■ Task goal ■
Your answer must be the lines from the one holding "Waveform Length [samples]: 9189 -> 10000" through the final line of the entries below, copied exactly, with no pictures.

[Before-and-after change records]

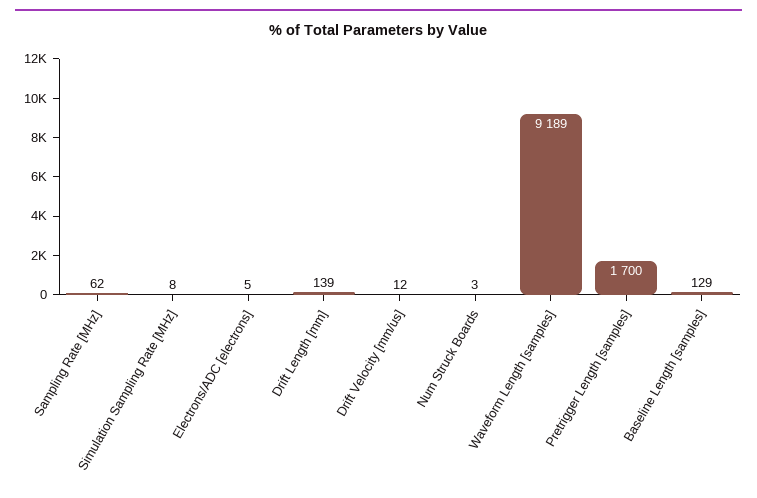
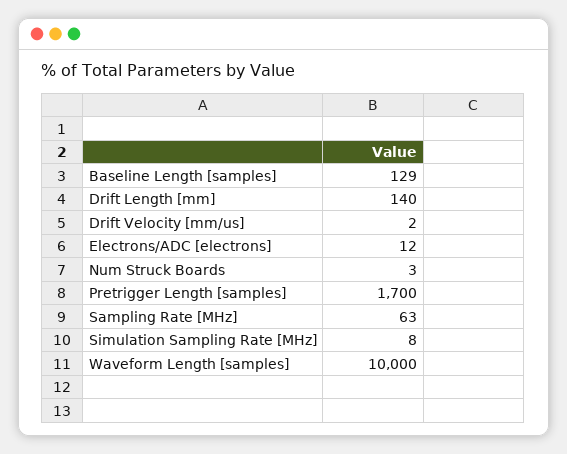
Sampling Rate [MHz]: 62 -> 63
Electrons/ADC [electrons]: 5 -> 12
Drift Length [mm]: 139 -> 140
Drift Velocity [mm/us]: 12 -> 2
Waveform Length [samples]: 9189 -> 10000

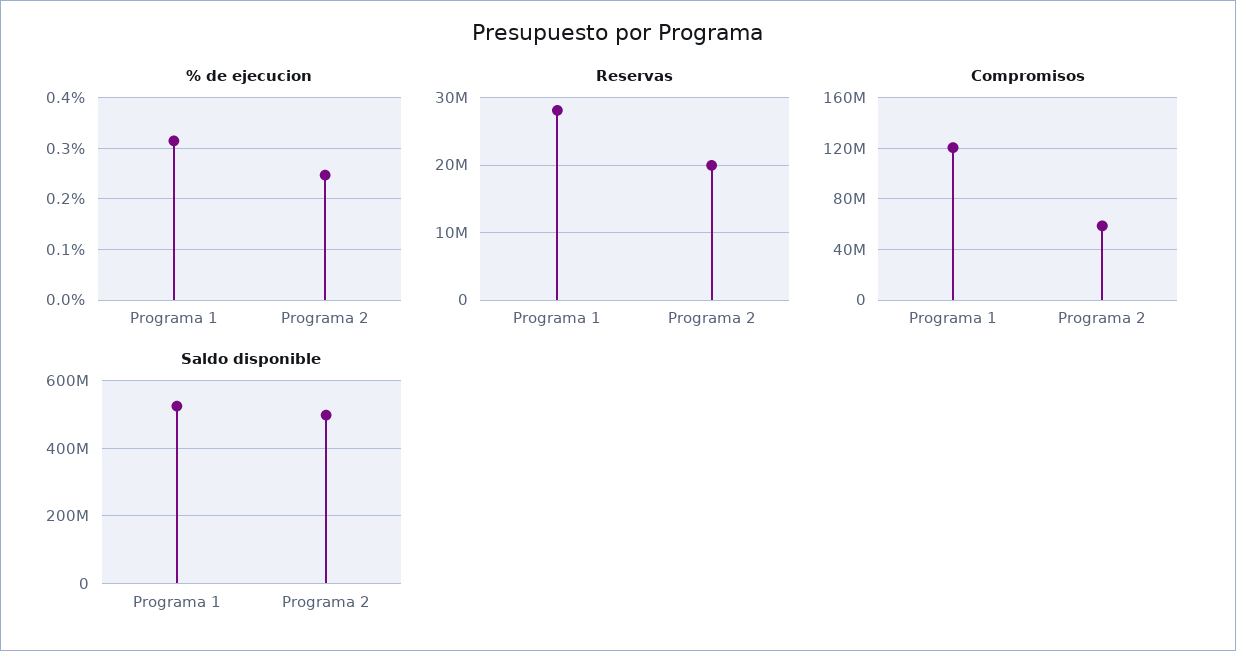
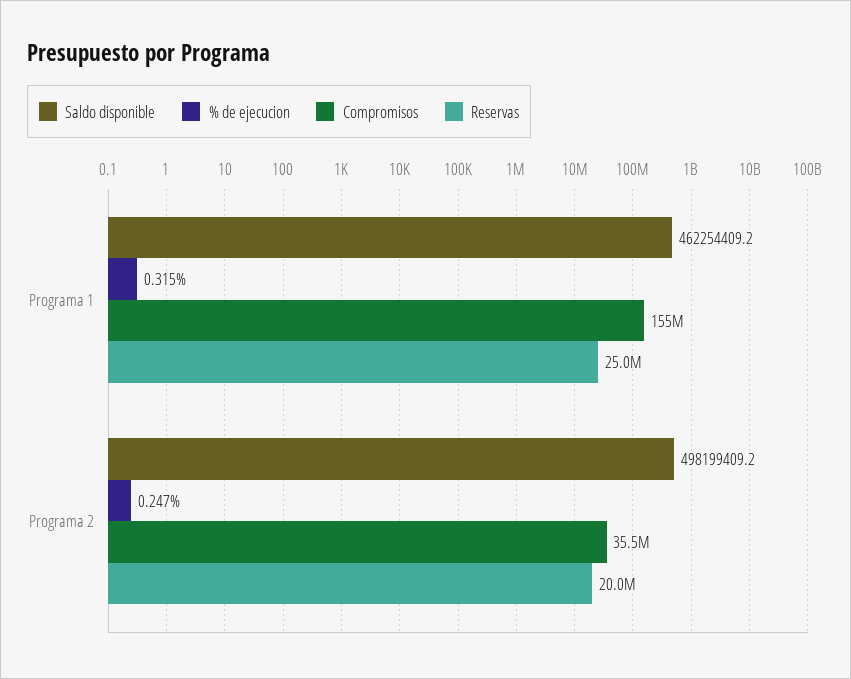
Reservas, Programa 1: 28000000 -> 25000000
Compromisos, Programa 1: 120000000 -> 155000000
Compromisos, Programa 2: 60000000 -> 35500000
Saldo disponible, Programa 1: 520000000 -> 462254409.2

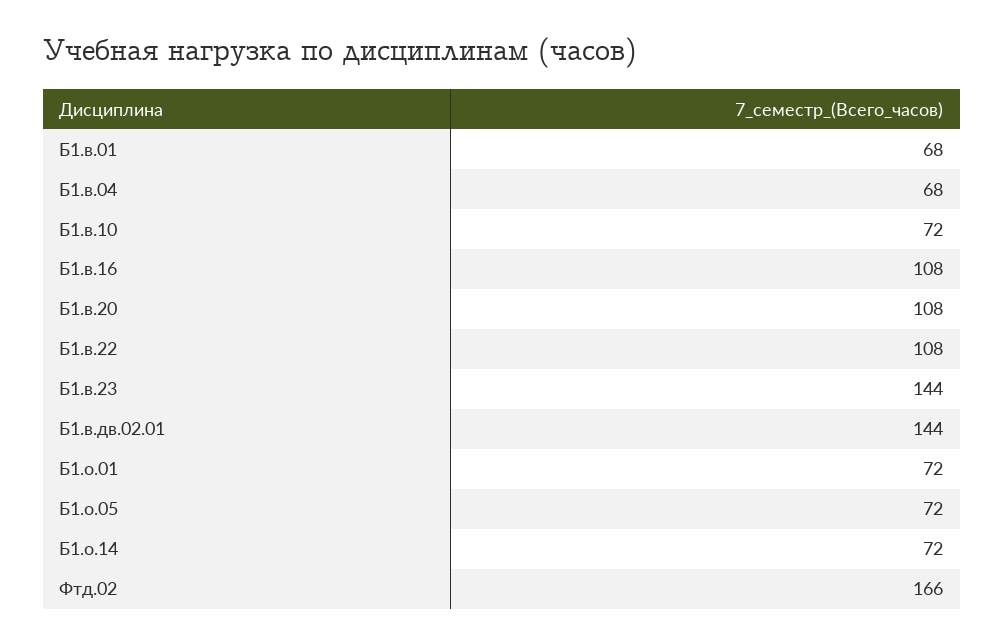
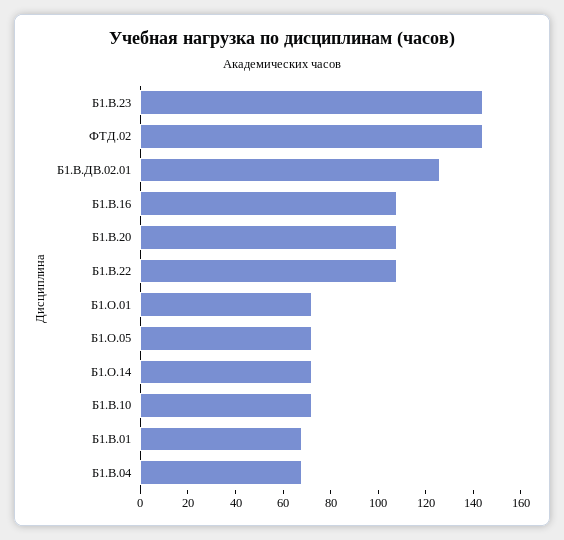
Б1.в.дв.02.01: 144 -> 125
Фтд.02: 166 -> 145

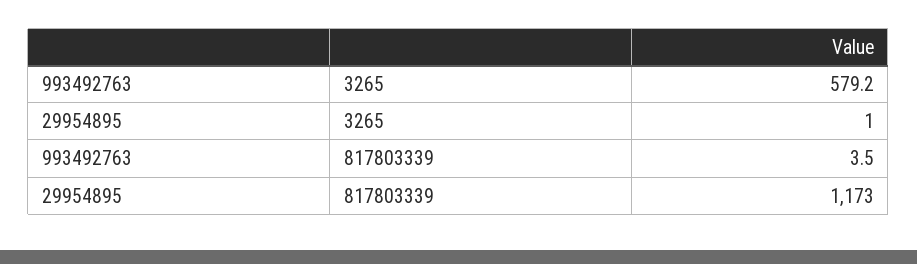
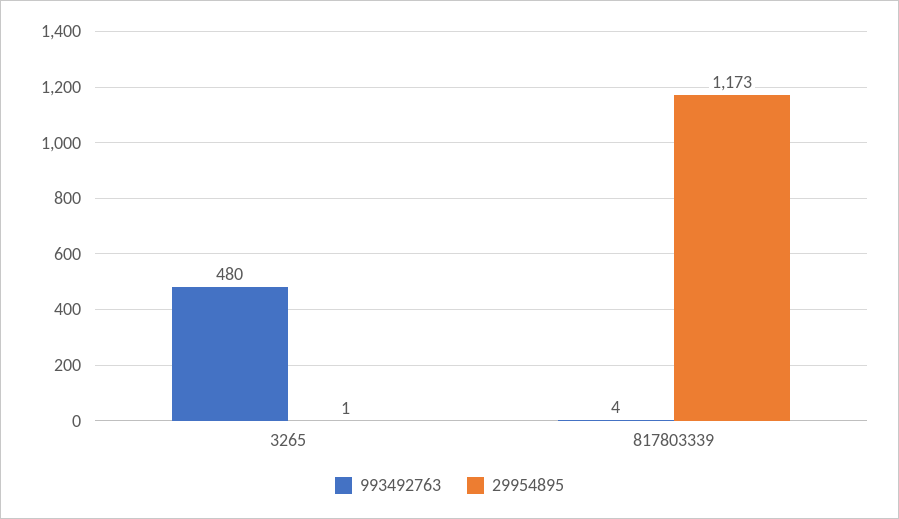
993492763, 3265: 579.2 -> 480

■ Response box ■
Waveform Length [samples]: 9189 -> 10000

Reservas, Programa 1: 28000000 -> 25000000
Compromisos, Programa 1: 120000000 -> 155000000
Compromisos, Programa 2: 60000000 -> 35500000
Saldo disponible, Programa 1: 520000000 -> 462254409.2

Б1.в.дв.02.01: 144 -> 125
Фтд.02: 166 -> 145

993492763, 3265: 579.2 -> 480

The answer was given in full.